When I was growing up, WWII documentaries were grainy, mottled affairs, often with a stentorian narrator, that I’d catch a snippet of on television, usually because my father watched them obsessively. After a few minutes, I would turn away, bored by a conflict that looked like it was taking place in some black-and-white netherworld from another century. Such is the callowness of youth. Yet I was also reacting to how distant, scratchy, and old-fashioned the stock images looked. The ships and planes, the soldiers and bombs didn’t seem entirely real, because to my eyes they were part of an antiquated landscape that looked like it literally existed inside a newsreel.
I’ve often felt that way watching old war footage. Yet TV documentaries like “World War II in Colour” and Ken Burns’ “The War” have revealed World War II with far greater immediacy, and “Apocalypse ’45,” which is being released today (the 75th anniversary of V-J Day), continues that mission, with momentous results.

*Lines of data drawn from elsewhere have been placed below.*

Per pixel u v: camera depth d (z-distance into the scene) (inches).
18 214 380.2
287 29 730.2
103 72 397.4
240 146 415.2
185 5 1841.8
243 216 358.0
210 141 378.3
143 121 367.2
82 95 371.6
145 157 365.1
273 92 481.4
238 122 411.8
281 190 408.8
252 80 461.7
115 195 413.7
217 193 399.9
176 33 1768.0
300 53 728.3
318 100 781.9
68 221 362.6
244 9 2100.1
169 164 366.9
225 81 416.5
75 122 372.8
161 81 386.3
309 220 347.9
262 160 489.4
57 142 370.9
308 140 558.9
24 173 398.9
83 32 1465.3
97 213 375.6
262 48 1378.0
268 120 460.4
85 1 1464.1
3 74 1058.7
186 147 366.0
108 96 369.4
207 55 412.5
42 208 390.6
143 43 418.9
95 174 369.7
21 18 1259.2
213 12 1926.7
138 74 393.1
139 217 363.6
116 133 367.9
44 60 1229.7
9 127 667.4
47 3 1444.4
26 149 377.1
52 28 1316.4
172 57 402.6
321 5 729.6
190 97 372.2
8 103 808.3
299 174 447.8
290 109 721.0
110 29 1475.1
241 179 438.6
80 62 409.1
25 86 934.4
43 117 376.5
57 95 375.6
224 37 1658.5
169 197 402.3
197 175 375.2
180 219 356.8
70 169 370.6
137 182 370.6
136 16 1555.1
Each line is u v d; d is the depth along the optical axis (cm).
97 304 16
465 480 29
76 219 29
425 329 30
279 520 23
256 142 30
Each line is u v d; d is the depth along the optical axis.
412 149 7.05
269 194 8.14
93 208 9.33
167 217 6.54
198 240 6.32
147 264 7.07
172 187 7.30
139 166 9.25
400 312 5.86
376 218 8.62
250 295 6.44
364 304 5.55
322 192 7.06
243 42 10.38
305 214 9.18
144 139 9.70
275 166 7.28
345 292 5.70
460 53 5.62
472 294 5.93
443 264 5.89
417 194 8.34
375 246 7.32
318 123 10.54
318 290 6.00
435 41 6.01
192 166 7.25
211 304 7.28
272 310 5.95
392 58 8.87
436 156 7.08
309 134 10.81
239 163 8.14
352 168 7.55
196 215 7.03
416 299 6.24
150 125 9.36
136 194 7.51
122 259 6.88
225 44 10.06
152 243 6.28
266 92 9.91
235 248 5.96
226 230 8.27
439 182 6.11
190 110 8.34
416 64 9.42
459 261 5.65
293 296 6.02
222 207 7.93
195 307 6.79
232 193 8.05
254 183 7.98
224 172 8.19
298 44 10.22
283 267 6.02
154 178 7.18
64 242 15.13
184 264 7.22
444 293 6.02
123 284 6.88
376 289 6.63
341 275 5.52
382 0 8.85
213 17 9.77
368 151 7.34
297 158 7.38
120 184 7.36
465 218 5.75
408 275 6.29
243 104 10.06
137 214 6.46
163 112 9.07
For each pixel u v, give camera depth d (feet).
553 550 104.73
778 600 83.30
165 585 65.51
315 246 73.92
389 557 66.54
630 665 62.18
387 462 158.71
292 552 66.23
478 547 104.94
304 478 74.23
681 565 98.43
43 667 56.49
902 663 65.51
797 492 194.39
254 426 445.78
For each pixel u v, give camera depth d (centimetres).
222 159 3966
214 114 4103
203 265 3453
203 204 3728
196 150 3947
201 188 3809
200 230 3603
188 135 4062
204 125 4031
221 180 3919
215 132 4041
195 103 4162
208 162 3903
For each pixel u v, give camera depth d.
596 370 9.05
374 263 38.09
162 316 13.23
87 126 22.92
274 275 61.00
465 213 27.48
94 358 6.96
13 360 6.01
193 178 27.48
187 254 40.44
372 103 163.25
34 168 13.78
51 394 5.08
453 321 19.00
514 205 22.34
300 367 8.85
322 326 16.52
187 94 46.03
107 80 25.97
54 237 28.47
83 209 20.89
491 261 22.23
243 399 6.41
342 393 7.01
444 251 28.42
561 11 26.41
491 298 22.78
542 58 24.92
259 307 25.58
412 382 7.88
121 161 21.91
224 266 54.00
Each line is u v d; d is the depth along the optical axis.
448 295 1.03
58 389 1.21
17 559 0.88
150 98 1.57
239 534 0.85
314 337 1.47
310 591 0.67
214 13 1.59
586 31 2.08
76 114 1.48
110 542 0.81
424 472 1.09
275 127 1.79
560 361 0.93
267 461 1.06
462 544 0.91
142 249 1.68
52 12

Directed by Erik Nelson, the film was drawn from 700 reels of archival color footage, never before seen by the public, that have been sitting in a vault in the National Archives and have been digitally restored to 4K. Why is this material being released now? Just a guess, but my sense is that the graphic power of the footage is something the U.S. government was only too happy to keep a lid on. The standard black-and-white images that bored me as a child were a way of keeping the WWII narrative restricted to something stuffy and official.
As you watch “Apocalypse ’45,” the story of what war is only becomes deeper. The film takes the liberty of a technological enhancement that, I think, pays off spectacularly. The documentary images, including footage of the aftermath of the Pearl Harbor attack shot by John Ford, were originally silent, but now they’re accompanied by sounds: explosions mixed to just the right exacting levels of intensity, the roar of airplanes, the hum of an aircraft carrier, the crackle of lingering bomb fire, the din of machine-gun fire, the scary whir of missiles. The musical score, by Mark Leggett, flows in and out of these sounds. It’s engulfing and organic; it burnishes the footage without falsifying it.
All of this creates a kinesthetic effect akin to that of the extraordinary restoration of World War I footage that Peter Jackson devised for his revelatory 2018 documentary “They Shall Not Grow Old.” Like that film, “Apocalypse ’45” is an immersive archival experience that never forgets the human side of war. The film is narrated by 24 World War II veterans, most of them in their 90s, and what they tell is the story of fear and survival, bravery and chaos that every veteran knows, and that the rest of us can never know, but that a movie like this one can bring us closer to.
By the spring of 1945, the war in the Pacific had, in a sense, already been decided. The Japanese had their backs against the wall; they couldn’t win, and knew it. The Americans, invading islands like Iwo Jima and Okinawa, were looking for footholds from which they could launch an attack to conquer the Japanese mainland. But the Japanese, famously, would not surrender. It was a matter of cultural-spiritual pride, of fanatical devotion to their cause, and of a desire to make the U.S. pay for its victory. And so whether the Americans were facing those kamikaze pilots (whose suicide missions killed thousands) or the forces who tricked them by letting them arrive at Okinawa unopposed, only to craft a deathtrap in the middle of the island, they were grinding out a victory by paying for it, every day, in blood.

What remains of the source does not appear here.